> **COLLECTED DATA**
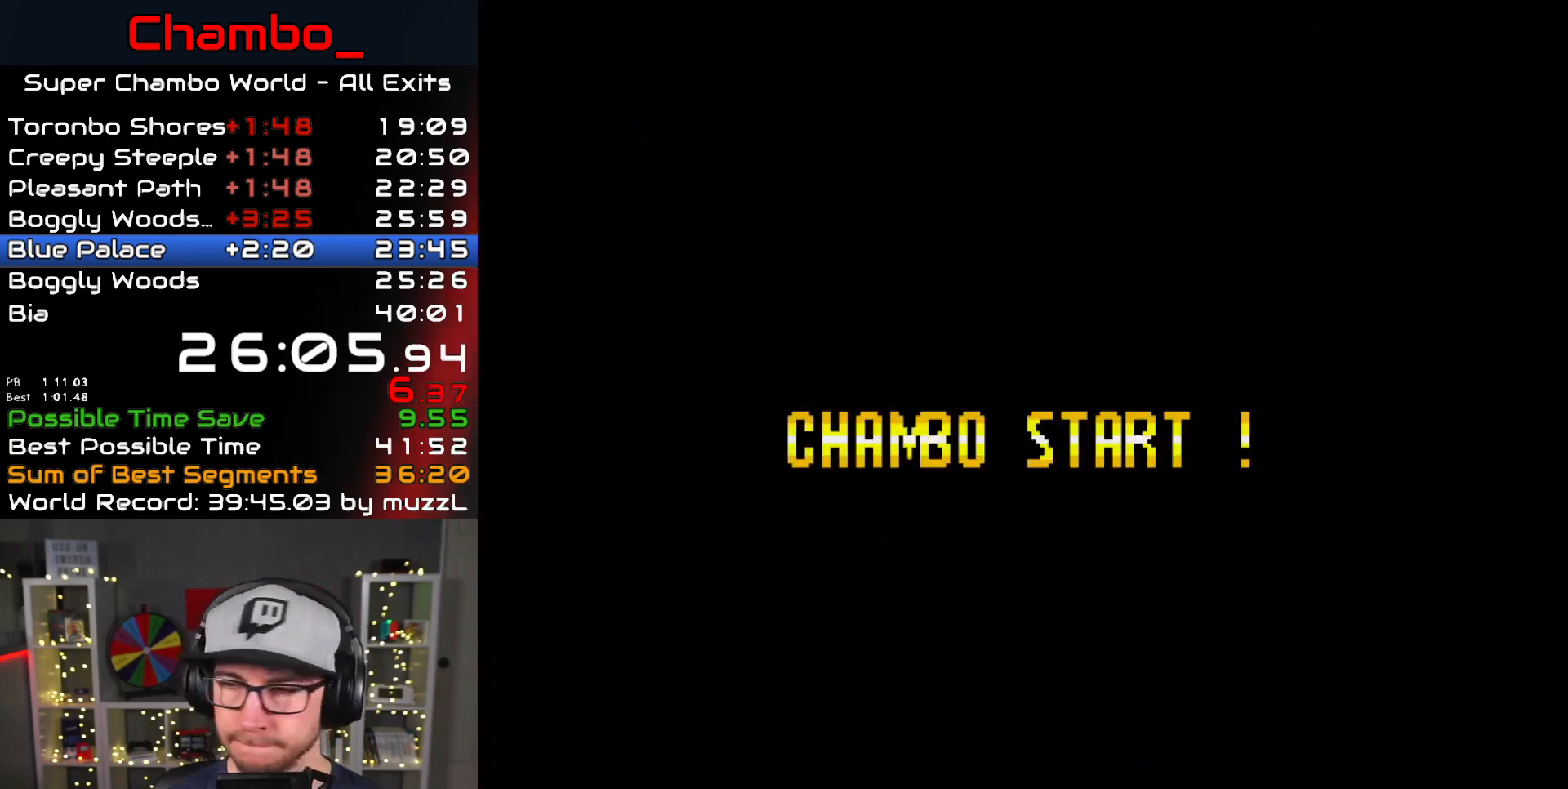
Gameplay with a controller (Nintendo layout); each line is a JSON object with the inputs held at the frame after it (dt_ms = milliseconds from this image to that frame). "events" lists button and stick changes between this image and that frame as [ms after this image, input, new state], when the widget could be followed in between. Not read: L1 L3 R1 R3 SELECT START.
{"dt_ms": 500, "buttons": [], "events": [[50, "B", "up"]]}
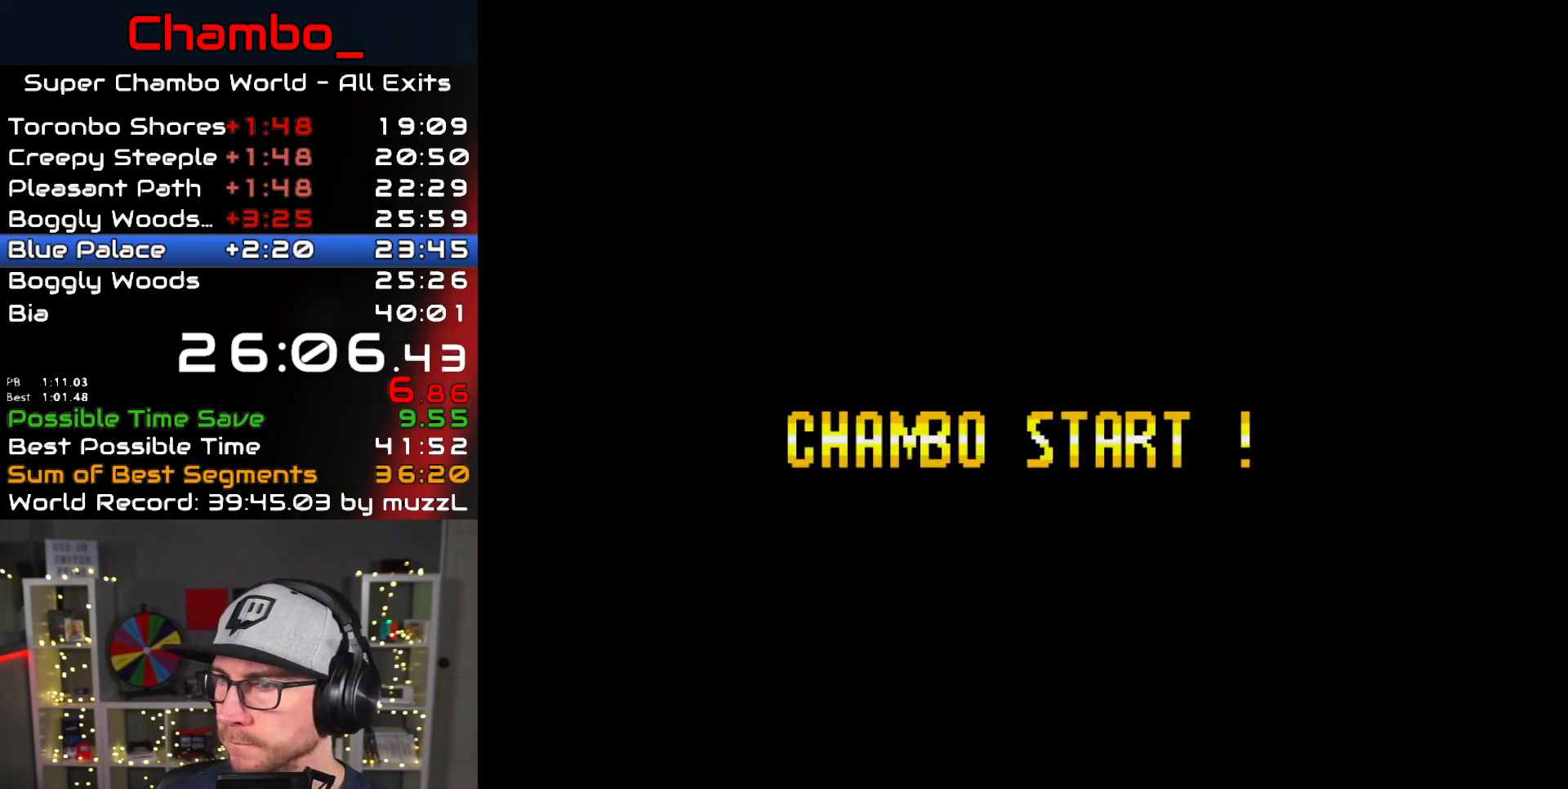
{"dt_ms": 500, "buttons": [], "events": []}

> **WORK ORDER**
Would you retype the listing above exactly, omitting its pictures?

> **SOLUTION BELOW**
Gameplay with a controller (Nintendo layout); each line is a JSON object with the inputs held at the frame after it (dt_ms = milliseconds from this image to that frame). "events" lists button and stick changes between this image and that frame as [ms after this image, input, new state], when the widget could be followed in between. Not read: L1 L3 R1 R3 SELECT START.
{"dt_ms": 500, "buttons": [], "events": [[50, "B", "up"]]}
{"dt_ms": 500, "buttons": [], "events": []}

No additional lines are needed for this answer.